▶ [Records to use]
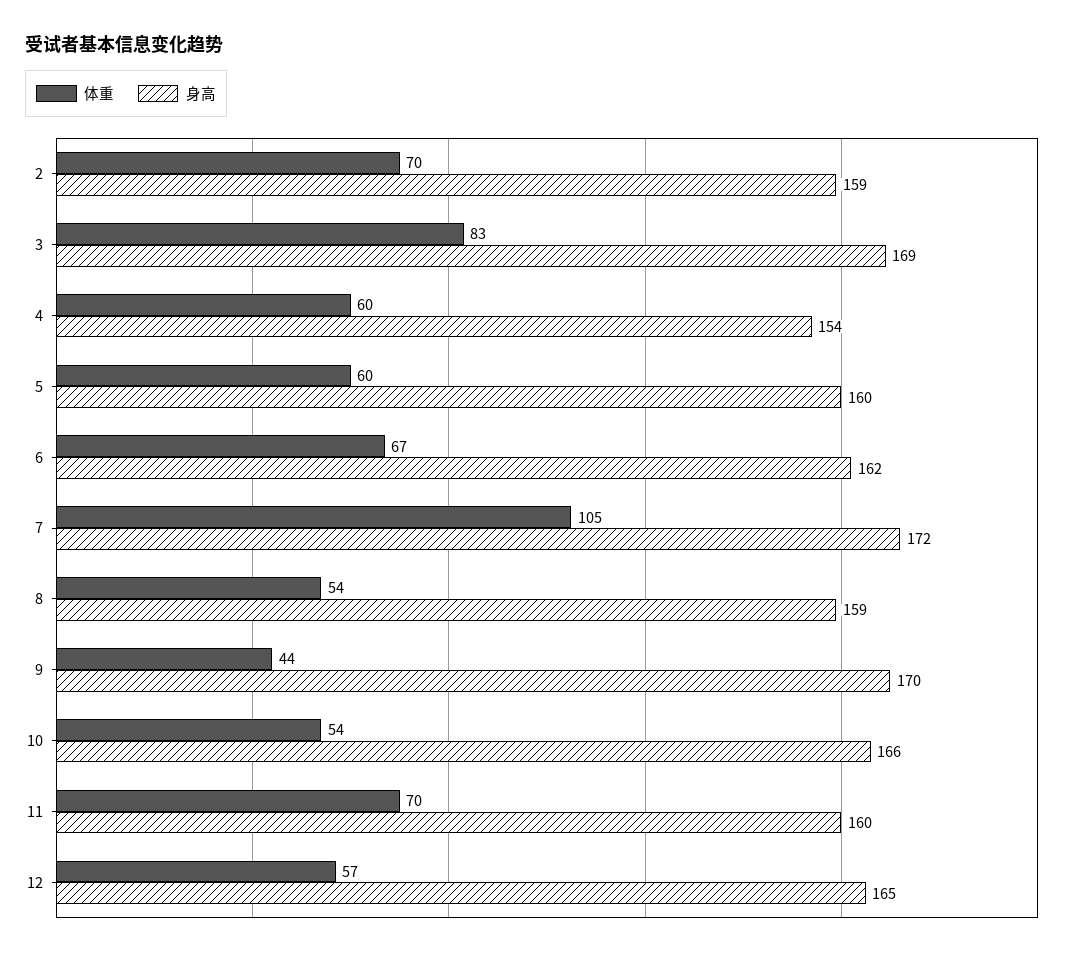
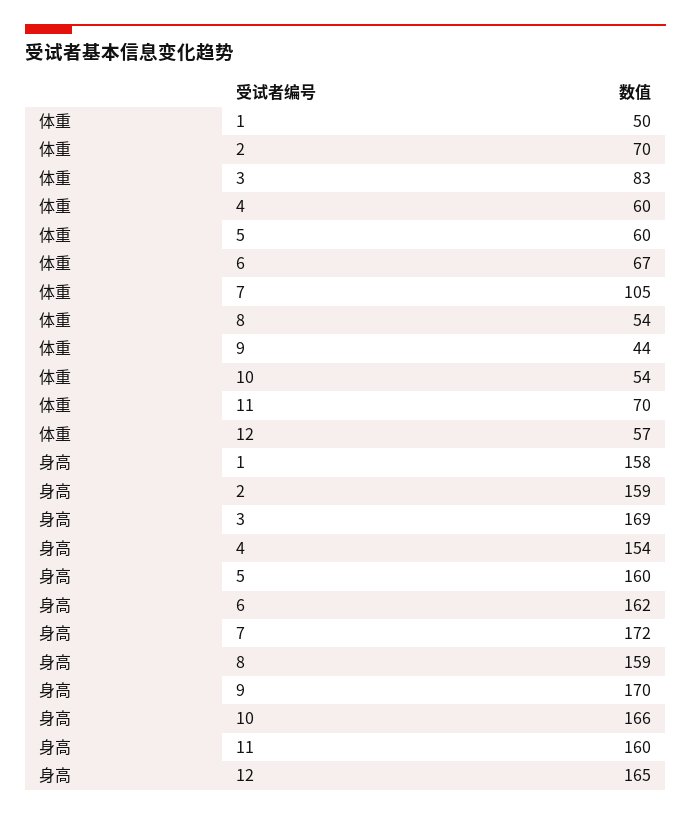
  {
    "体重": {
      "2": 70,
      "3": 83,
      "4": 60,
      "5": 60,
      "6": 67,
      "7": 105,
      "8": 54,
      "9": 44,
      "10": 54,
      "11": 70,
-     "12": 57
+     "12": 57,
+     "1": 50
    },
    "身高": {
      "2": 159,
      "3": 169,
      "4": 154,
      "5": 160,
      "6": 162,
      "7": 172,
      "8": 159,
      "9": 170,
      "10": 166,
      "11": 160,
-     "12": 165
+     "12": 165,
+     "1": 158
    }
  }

--

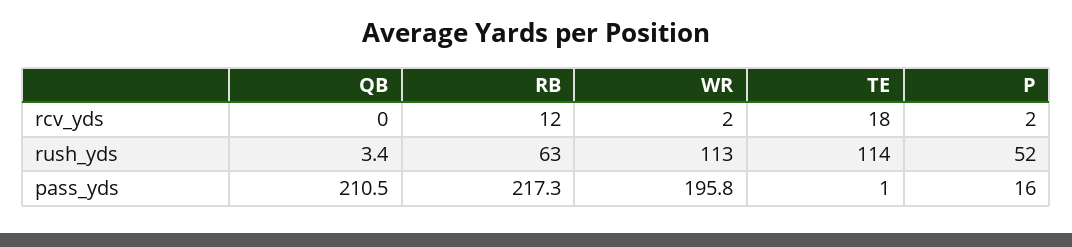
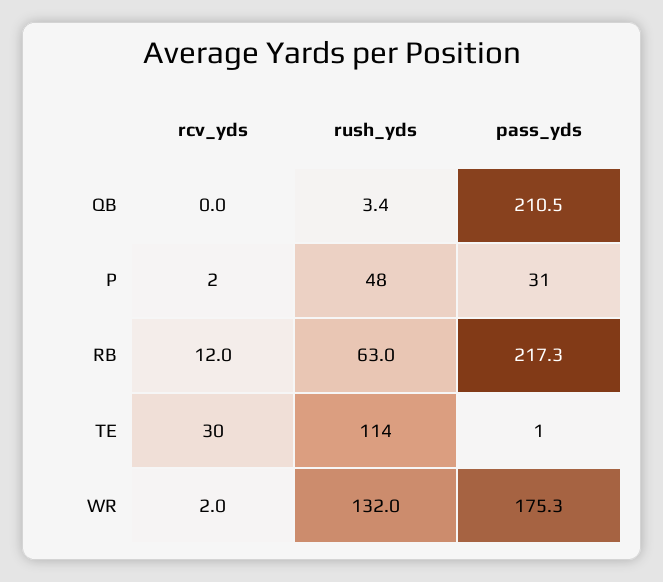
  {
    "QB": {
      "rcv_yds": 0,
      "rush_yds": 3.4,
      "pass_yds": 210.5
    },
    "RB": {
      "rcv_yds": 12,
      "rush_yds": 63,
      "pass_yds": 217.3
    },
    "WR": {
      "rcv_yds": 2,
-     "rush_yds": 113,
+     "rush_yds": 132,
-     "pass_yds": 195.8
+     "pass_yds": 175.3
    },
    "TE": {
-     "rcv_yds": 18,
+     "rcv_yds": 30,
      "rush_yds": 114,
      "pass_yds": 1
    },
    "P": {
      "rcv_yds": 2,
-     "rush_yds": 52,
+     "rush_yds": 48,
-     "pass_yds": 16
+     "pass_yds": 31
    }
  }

---

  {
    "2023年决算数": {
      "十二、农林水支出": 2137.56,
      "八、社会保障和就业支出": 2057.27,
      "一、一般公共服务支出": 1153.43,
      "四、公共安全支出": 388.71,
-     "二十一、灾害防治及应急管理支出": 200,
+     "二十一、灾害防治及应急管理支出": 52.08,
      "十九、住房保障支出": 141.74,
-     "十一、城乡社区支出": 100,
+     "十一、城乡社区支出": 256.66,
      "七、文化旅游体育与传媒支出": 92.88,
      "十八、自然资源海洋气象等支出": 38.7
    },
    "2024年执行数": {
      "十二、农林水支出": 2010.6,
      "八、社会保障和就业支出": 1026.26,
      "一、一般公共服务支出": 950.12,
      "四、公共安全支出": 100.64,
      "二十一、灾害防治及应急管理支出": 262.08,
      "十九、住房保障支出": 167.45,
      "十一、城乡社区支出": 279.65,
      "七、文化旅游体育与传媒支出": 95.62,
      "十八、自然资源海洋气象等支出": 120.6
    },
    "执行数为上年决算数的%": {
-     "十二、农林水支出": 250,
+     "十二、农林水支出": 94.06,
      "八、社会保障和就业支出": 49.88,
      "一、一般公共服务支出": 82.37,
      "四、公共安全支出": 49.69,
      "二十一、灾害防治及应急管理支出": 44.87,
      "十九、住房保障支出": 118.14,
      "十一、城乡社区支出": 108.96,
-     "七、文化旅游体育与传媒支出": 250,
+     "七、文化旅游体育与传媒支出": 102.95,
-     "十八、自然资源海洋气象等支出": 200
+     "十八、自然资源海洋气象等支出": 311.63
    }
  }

▶ [Problem to work on]
Copy every line above that holds the word "一般公共服务支出".

▶ [Task solution]
      "一、一般公共服务支出": 1153.43,
      "一、一般公共服务支出": 950.12,
      "一、一般公共服务支出": 82.37,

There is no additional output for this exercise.